Dr Martin Taylor - Lecturer in Chemical Engineering
The B&W Challenge group focusses also on the pre-treatment of biomass and other waste, re-designing of processes, fitting carbon capture to energy from waste/biomass plants and designing low carbon thermal/ thermochemical treatments including pyrolysis, gasification and biochemical conversion of lignocellulosic biomass feedstocks for syngas, H2 production and chars, pyrolysis products, biogas and other value added materials and chemicals. Research activity aims to improve efficiencies at all stages of industrial bio waste-to-energy production from investigation of biomass feedstock pre-treatments, through development of thermochemical and biochemical reactors for bioenergy production to manufacture of high-value chemical bi-products such as biochar.
One of the group’s projects, led by Dr Skoulou, has been to convert biomass waste into value-added feedstock for solid biofuels and green energy production.

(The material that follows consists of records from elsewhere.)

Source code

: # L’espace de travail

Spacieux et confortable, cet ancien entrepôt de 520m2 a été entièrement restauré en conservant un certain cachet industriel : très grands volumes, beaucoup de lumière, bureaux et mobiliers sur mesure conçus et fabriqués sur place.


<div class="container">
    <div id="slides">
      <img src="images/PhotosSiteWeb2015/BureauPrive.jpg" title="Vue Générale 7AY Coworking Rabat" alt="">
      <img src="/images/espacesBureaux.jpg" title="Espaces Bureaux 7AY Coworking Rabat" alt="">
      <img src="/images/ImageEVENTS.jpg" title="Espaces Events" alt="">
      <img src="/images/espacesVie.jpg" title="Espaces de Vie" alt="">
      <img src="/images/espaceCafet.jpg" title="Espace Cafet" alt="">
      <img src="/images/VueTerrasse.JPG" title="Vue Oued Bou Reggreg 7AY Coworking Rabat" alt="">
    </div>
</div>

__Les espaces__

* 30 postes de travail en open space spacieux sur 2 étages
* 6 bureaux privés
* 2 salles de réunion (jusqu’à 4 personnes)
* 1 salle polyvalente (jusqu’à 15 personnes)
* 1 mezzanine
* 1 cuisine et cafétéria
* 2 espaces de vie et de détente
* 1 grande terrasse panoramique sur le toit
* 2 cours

The exploitation of alternative, green fuels, such as the lignocellulosic (woody and herbaceous) biomass waste in energy production, offers the advantages of:
- improved waste management,
- resource efficiency,
- reduced dependence on imported energy and
- increased renewables usage in power production.
Low carbon thermochemical processes such as pyrolysis and gasification, in combination with exploitation of biomass waste can reduce the carbon footprint of the energy production sector and offer an additional source of income to farmers and agro industries.